Eric Posner, the Kirkland & Ellis Professor in the Law School, wrote an op-ed that was published in the Monday, Sept. 26 New York Times. Posner argued that the judges hearing the trial of Saddam Hussein and seven of his aides should spare low-level Baathists in order to aid the peace process in Iraq and its fledgling democracy. Posner wrote: “This is not to advocate a blanket amnesty. The question is where the line should be drawn.
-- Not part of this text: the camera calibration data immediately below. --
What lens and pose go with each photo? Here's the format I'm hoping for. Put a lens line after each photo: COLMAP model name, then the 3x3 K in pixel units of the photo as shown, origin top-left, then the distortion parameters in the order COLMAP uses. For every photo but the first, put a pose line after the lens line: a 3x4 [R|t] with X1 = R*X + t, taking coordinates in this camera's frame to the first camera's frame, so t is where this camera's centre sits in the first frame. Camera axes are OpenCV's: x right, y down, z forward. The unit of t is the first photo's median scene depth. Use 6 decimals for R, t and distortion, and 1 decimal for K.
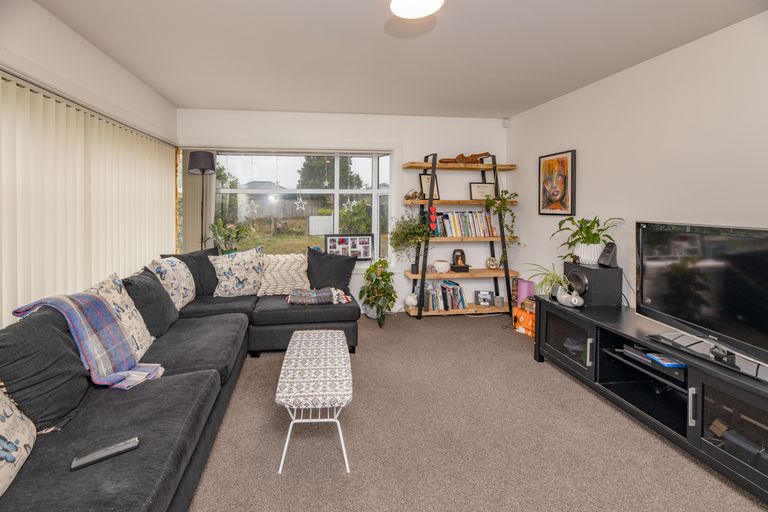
lens RADIAL K [[320.8, 0, 381.5], [0, 320.8, 206.1], [0, 0, 1]] dist [-0.000055, -0.000078]
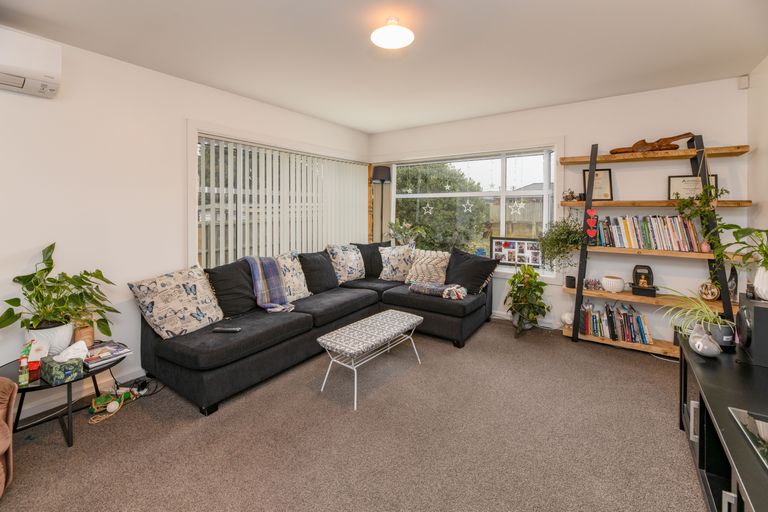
lens RADIAL K [[320.8, 0, 381.5], [0, 320.8, 206.1], [0, 0, 1]] dist [-0.000055, -0.000078]
pose [[0.759212, -0.004518, -0.650827, 0.281594], [-0.000838, 0.999968, -0.007918, 0.001039], [0.650842, 0.006557, 0.759185, 0.021426]]
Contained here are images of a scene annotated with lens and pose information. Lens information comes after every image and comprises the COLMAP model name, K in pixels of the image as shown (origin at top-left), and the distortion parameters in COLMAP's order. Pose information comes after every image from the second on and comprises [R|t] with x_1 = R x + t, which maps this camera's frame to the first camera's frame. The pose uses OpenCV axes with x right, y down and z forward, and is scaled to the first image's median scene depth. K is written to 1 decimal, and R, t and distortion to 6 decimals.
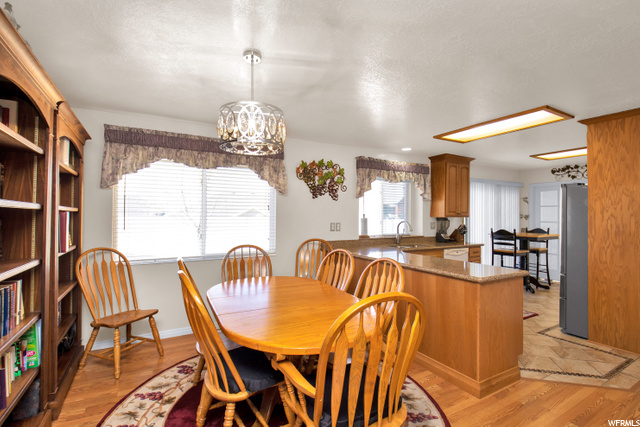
lens RADIAL K [[297.8, 0, 319.0], [0, 297.8, 211.7], [0, 0, 1]] dist [0.023632, -0.032023]
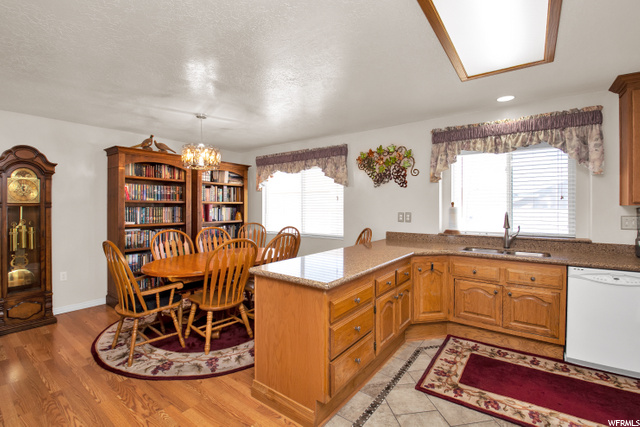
lens RADIAL K [[294.1, 0, 320.0], [0, 294.1, 213.5], [0, 0, 1]] dist [0.001184, -0.000064]
pose [[0.411797, 0.018142, -0.911095, 0.680713], [0.016034, 0.999503, 0.027150, 0.010661], [0.911134, -0.025789, 0.411302, 0.367822]]
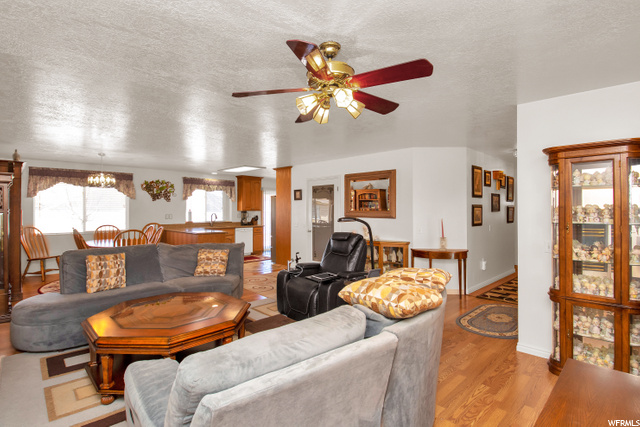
lens RADIAL K [[309.9, 0, 330.8], [0, 309.9, 211.7], [0, 0, 1]] dist [-0.040433, -0.000024]
pose [[0.955955, -0.004952, 0.293473, 0.404393], [-0.001250, 0.999780, 0.020941, -0.016569], [-0.293512, -0.020386, 0.955738, -0.950986]]
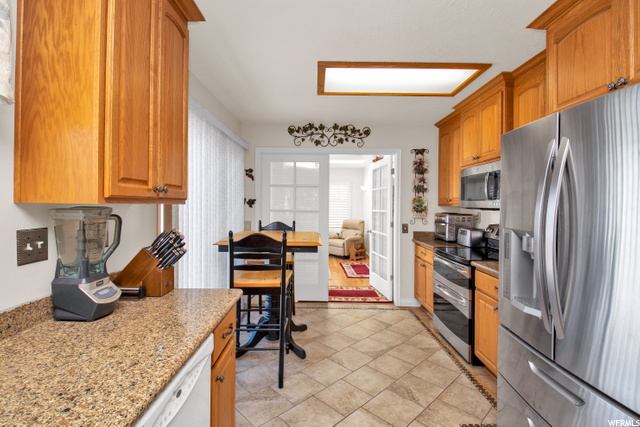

The answer depends not on law but on politics, on the importance of the members of the old government for the success of the new one.” He added, “They should convict Saddam Hussein on the narrowest grounds possible, so that his former supporters do not infer that they will be placed in legal jeopardy as well.”
Jerry Coyne, Professor in Ecology & Evolution and the College, co-wrote an op-ed that was published in the Sunday, Sept. 18 Chicago Tribune, on its Perspective page. Coyne and his co-author Richard Dawkins of Oxford University, wrote that the concept of intelligent design—a contemporary term for creationism—has no place being taught in classrooms among scientific theories, as it does not stand up to scientific review as a theory worthy of “both sides” treatment. “If intelligent design really were a scientific theory, positive evidence for it, gathered through research, would fill peer-reviewed journals. This doesn’t happen. It isn’t that editors refuse to publish intelligent design research. There simply isn’t any intelligent design research to publish.”